Reclaiming the Narrative
The widening urban-rural gap in Central and Eastern Europe is the greatest internal threat to the stability of the European project in the region. If the periphery continues to view Brussels as an agent of the urban elite, the electoral map will continue to harden into two irreconcilable camps. To prevent this, European development policy must transition from a model of passive disbursement to one of active, localized engagement.
The first step in this evolution is dismantling the mechanism of ‘credit hijacking’. This requires the decentralization of funding, bypassing the national filters that often serve as bottlenecks for political patronage. By increasing the proportion of funds managed directly by local municipalities and non-governmental organizations, the EU can foster a sense of local ownership. This direct line of funding not only improves transparency but also empowers local leaders, who are the only figures capable of countering populist narratives with local credibility.

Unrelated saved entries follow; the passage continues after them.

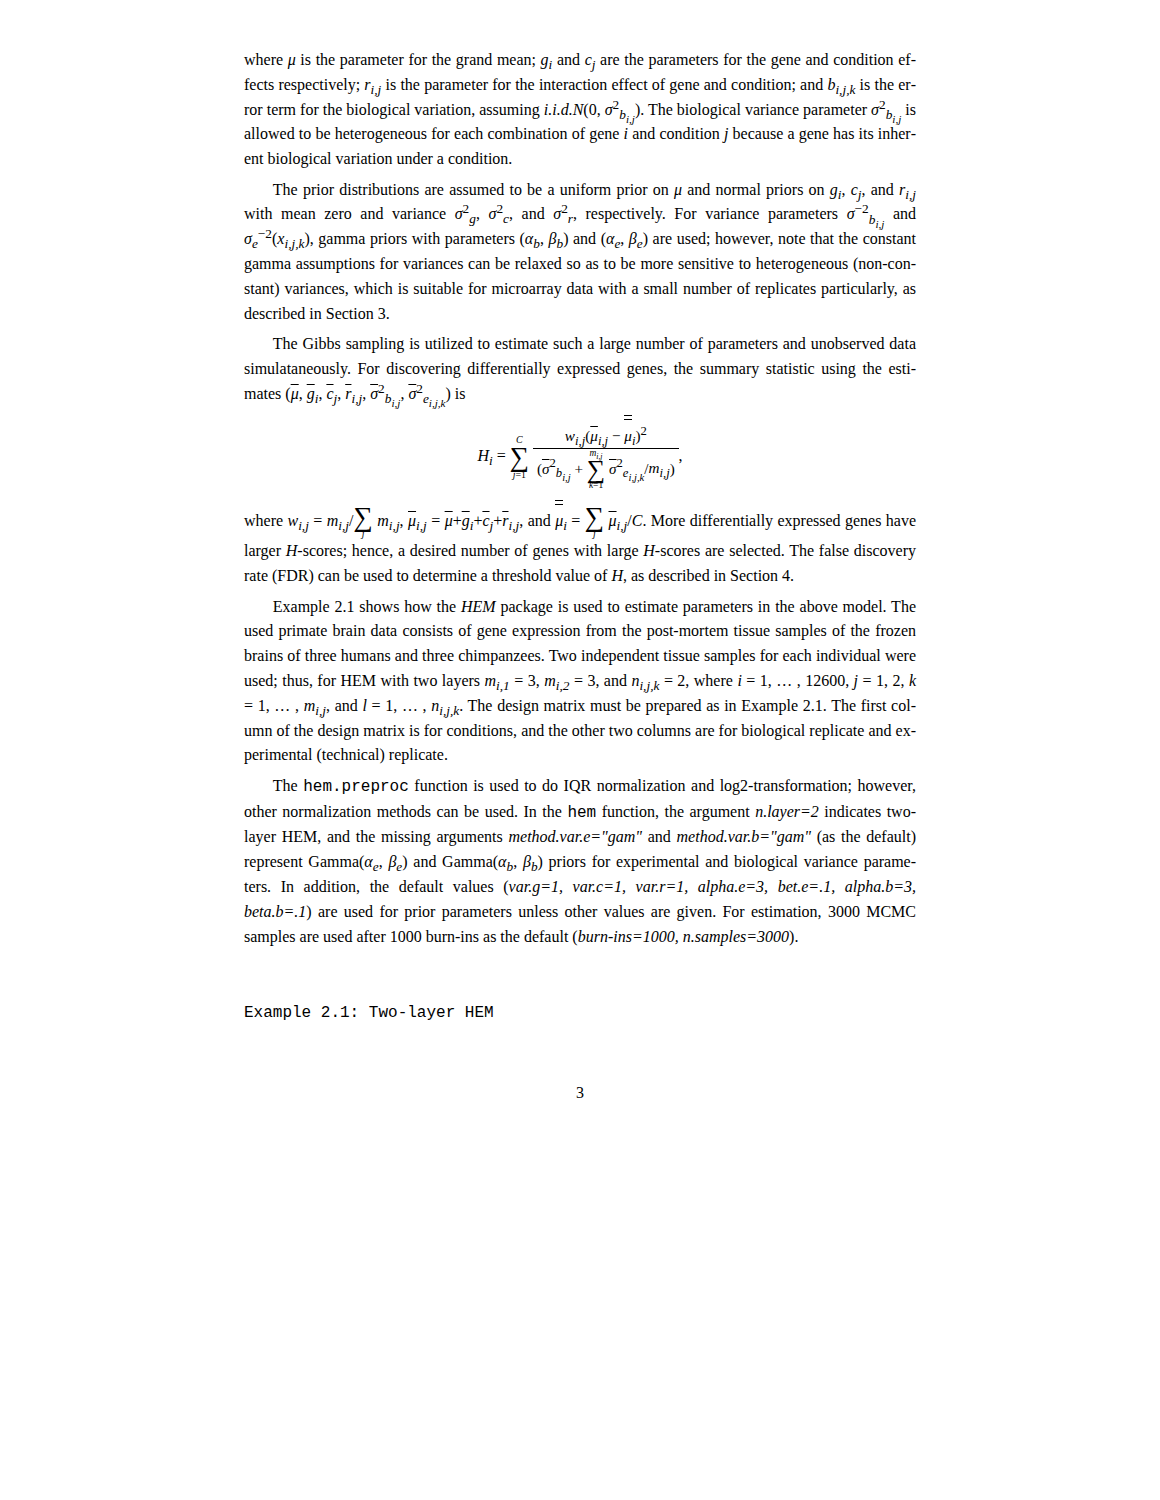where μ is the parameter for the grand mean; gi and cj are the parameters for the gene and condition effects respectively; ri,j is the parameter for the interaction effect of gene and condition; and bi,j,k is the error term for the biological variation, assuming i.i.d.N(0, σ2bi,j). The biological variance parameter σ2bi,j is allowed to be heterogeneous for each combination of gene i and condition j because a gene has its inherent biological variation under a condition.
The prior distributions are assumed to be a uniform prior on μ and normal priors on gi, cj, and ri,j with mean zero and variance σ2g, σ2c, and σ2r, respectively. For variance parameters σ−2bi,j and σe−2(xi,j,k), gamma priors with parameters (αb, βb) and (αe, βe) are used; however, note that the constant gamma assumptions for variances can be relaxed so as to be more sensitive to heterogeneous (non-constant) variances, which is suitable for microarray data with a small number of replicates particularly, as described in Section 3.
The Gibbs sampling is utilized to estimate such a large number of parameters and unobserved data simulataneously. For discovering differentially expressed genes, the summary statistic using the estimates (μ, gi, cj, ri,j, σ2bi,j, σ2ei,j,k) is
Hi = C ∑ j=1 wi,j(μi,j − μi)2 (σ2bi,j + mi,j ∑ k=1 σ2ei,j,k/mi,j) ,
where wi,j = mi,j/∑j mi,j, μi,j = μ+gi+cj+ri,j, and μi = ∑j μi,j/C. More differentially expressed genes have larger H-scores; hence, a desired number of genes with large H-scores are selected. The false discovery rate (FDR) can be used to determine a threshold value of H, as described in Section 4.
Example 2.1 shows how the HEM package is used to estimate parameters in the above model. The used primate brain data consists of gene expression from the post-mortem tissue samples of the frozen brains of three humans and three chimpanzees. Two independent tissue samples for each individual were used; thus, for HEM with two layers mi,1 = 3, mi,2 = 3, and ni,j,k = 2, where i = 1, … , 12600, j = 1, 2, k = 1, … , mi,j, and l = 1, … , ni,j,k. The design matrix must be prepared as in Example 2.1. The first column of the design matrix is for conditions, and the other two columns are for biological replicate and experimental (technical) replicate.
The hem.preproc function is used to do IQR normalization and log2-transformation; however, other normalization methods can be used. In the hem function, the argument n.layer=2 indicates two-layer HEM, and the missing arguments method.var.e="gam" and method.var.b="gam" (as the default) represent Gamma(αe, βe) and Gamma(αb, βb) priors for experimental and biological variance parameters. In addition, the default values (var.g=1, var.c=1, var.r=1, alpha.e=3, bet.e=.1, alpha.b=3, beta.b=.1) are used for prior parameters unless other values are given. For estimation, 3000 MCMC samples are used after 1000 burn-ins as the default (burn-ins=1000, n.samples=3000).
Example 2.1: Two-layer HEM
3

Perhaps even more important is a radical overhaul of its communication strategies, which simply must stop sounding like they were written in Brussels and start reflecting the linguistic and cultural nuances of the CEE heartland. This means shifting budgets away from pan-European advertising and toward local media and community messengers who speak the language of local values. Instead of talking about abstract concepts like ‘European unity’ and ‘rule of law’ – as well as often unwelcome progressive lifestyle mandates – the message must focus on how integration protects the local way of life, what benefits it brings to the community and its members, and how it makes their lives better in a way that their governments couldn’t on their own. By putting those messages at the forefront, the EU will present itself as motor of positive change it already is, thereby earning the credibility it needs to foster a genuine, bottom-up alignment with the broader spectrum of European values.
The fundamental disconnect between Brussels and the CEE periphery is, at its core, a failure of political translation. It is finally time to ensure that the strategic purpose of European cooperation is as culturally resonant and clearly articulated as the physical infrastructure it produces. Only by winning this battle of the narrative can the EU hope to bridge the geographical divides that currently fragment the continent’s future.
Jovan Arkula is an IDM trainee who holds a degree in International Affairs and is currently pursuing an MA in Local Development at the University of Padua.